## Records shown
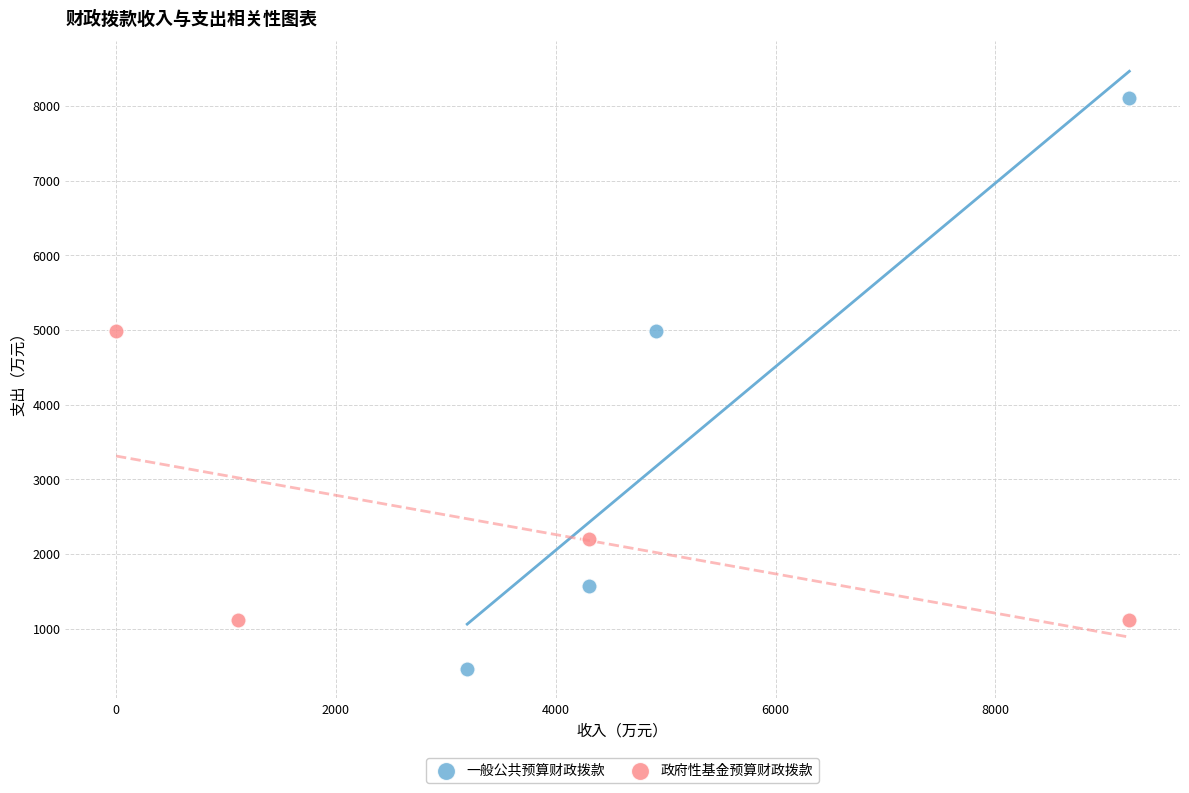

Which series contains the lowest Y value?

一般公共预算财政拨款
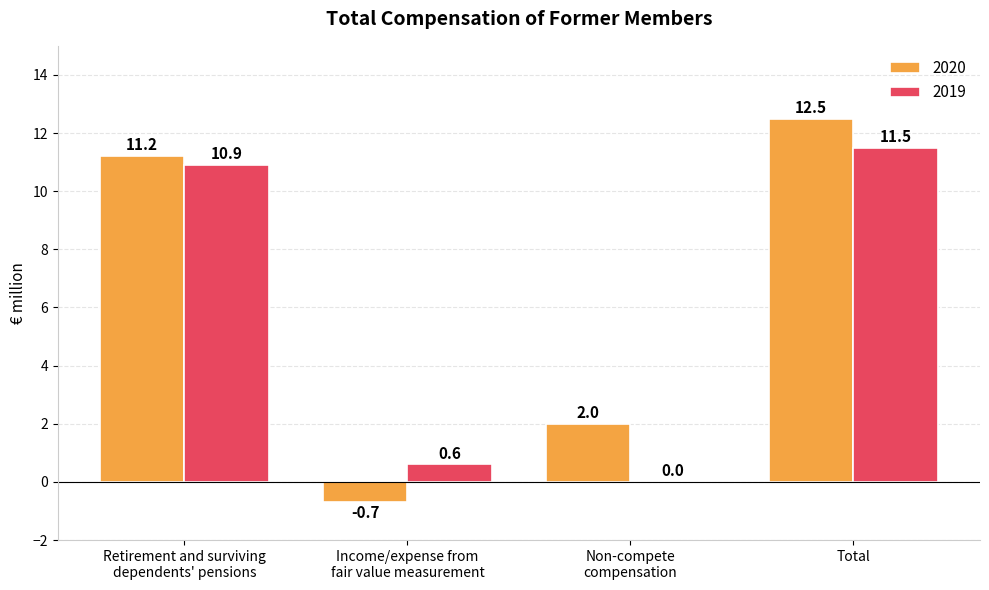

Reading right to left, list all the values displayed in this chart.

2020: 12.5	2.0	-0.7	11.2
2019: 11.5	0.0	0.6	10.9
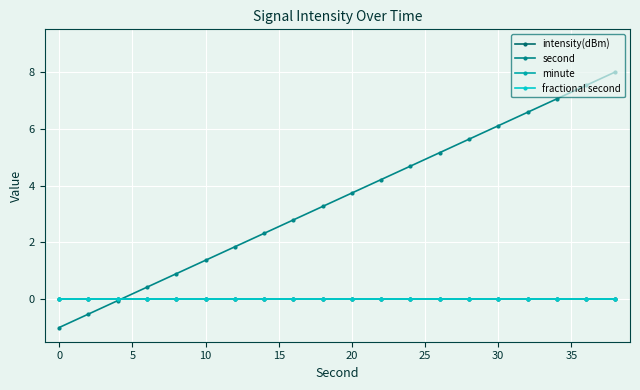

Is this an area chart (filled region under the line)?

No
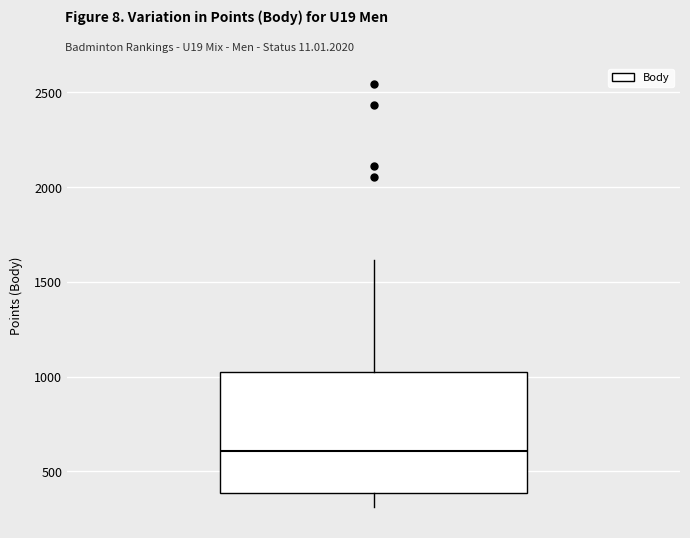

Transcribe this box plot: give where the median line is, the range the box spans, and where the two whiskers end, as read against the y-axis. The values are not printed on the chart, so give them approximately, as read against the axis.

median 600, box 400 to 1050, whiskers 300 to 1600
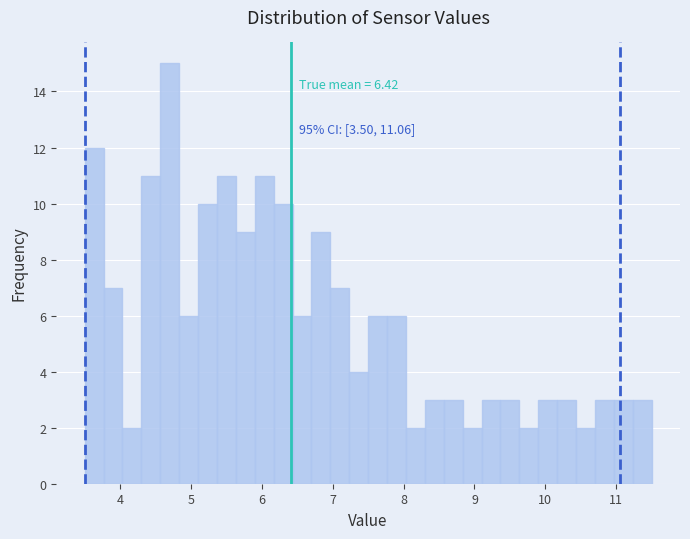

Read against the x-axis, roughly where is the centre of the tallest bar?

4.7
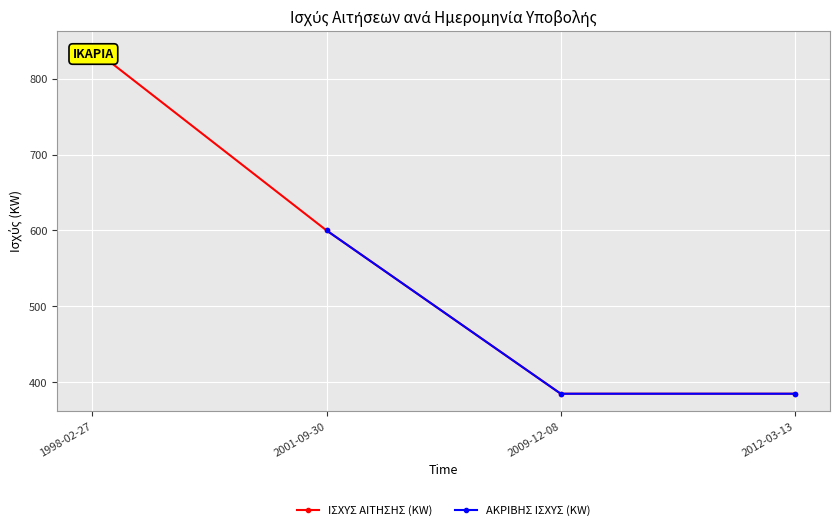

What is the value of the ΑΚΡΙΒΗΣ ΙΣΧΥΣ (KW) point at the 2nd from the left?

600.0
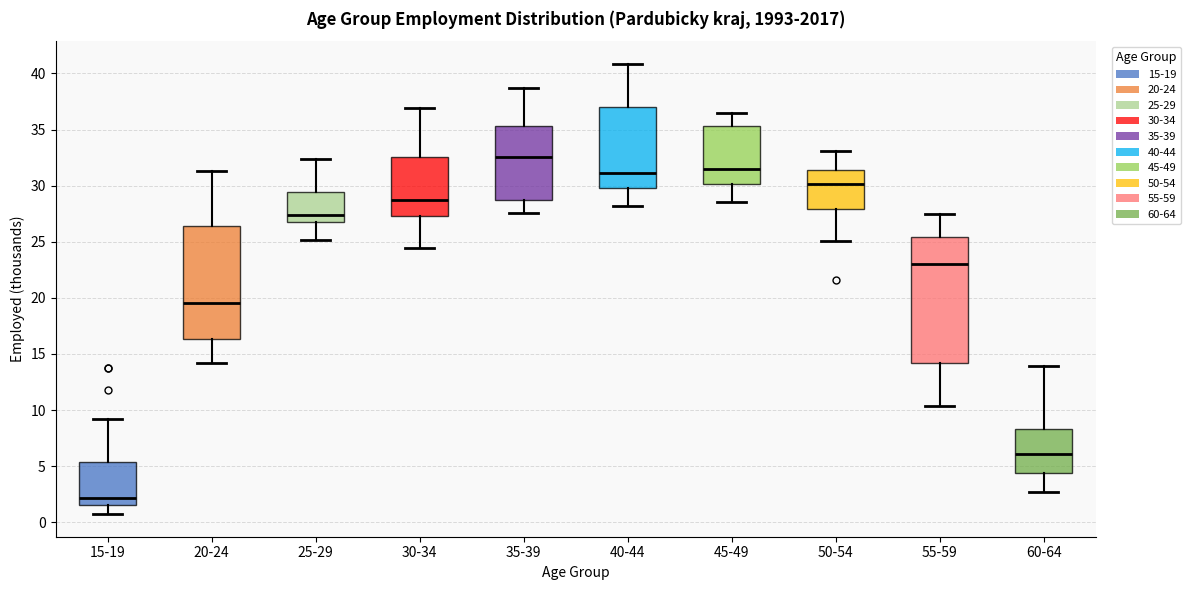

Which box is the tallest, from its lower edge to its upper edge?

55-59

==

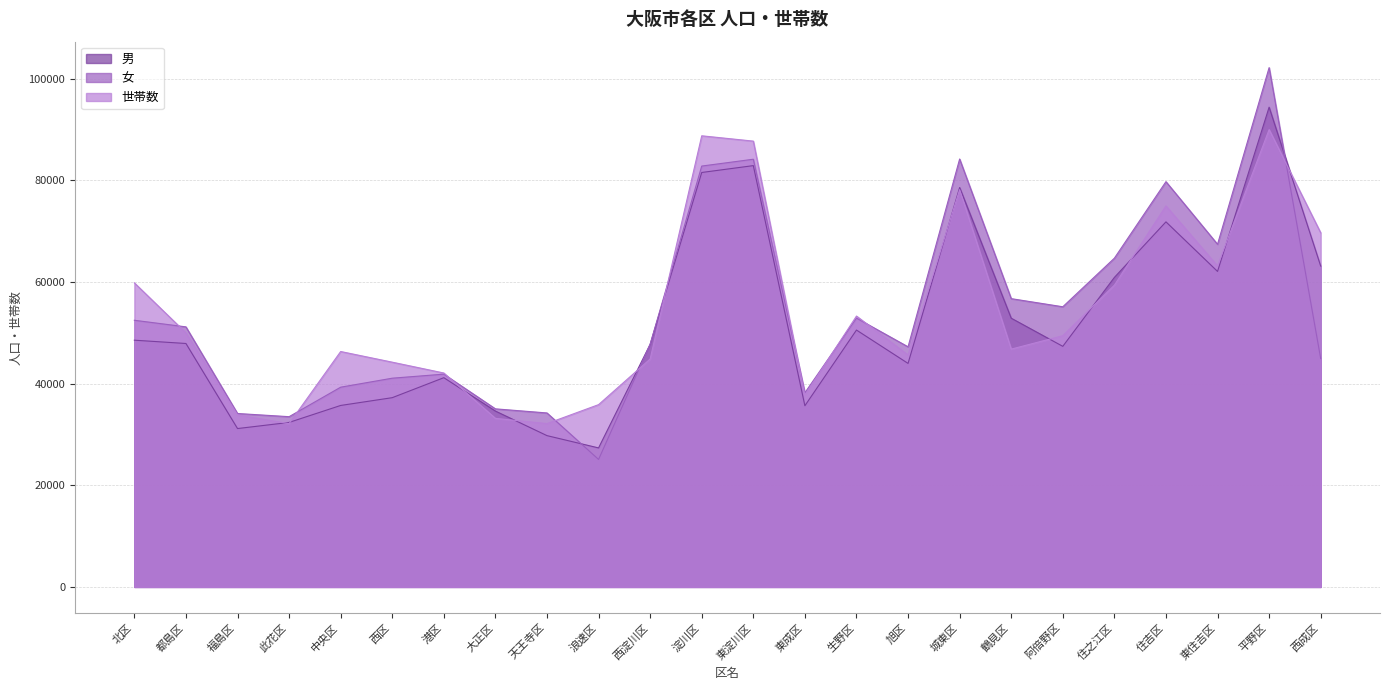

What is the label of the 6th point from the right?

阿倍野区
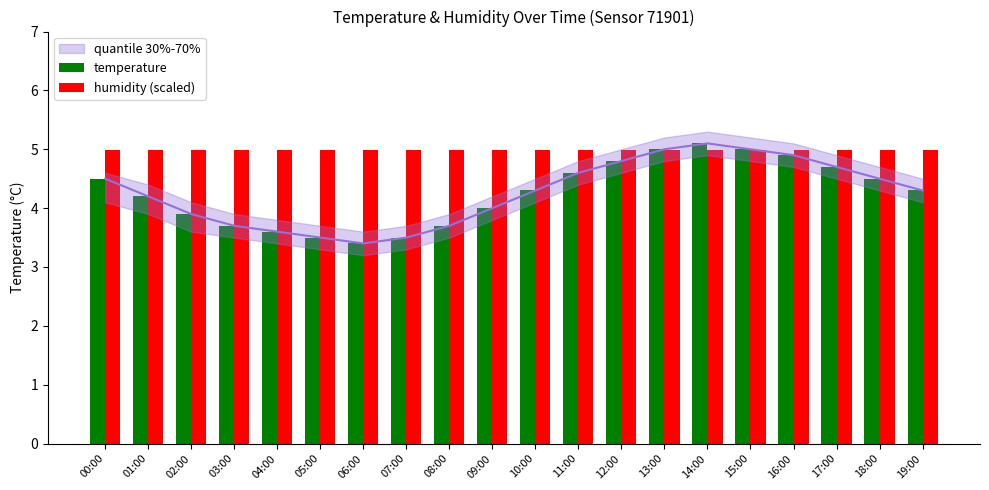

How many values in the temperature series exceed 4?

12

---

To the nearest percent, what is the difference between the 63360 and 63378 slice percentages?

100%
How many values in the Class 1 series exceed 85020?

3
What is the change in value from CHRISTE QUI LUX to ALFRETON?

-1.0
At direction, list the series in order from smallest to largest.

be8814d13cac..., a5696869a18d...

## What is required
Go through the listing above and list each line in which the word "against" appears.

## Worked solution
Transcribe this box plot: give where the median line is, the range the box spans, and where the two whiskers end, as read against the y-axis. The values are not printed on the chart, so give them approximately, as read against the axis.
Read against the x-axis, roughly where is the centre of the tallest bar?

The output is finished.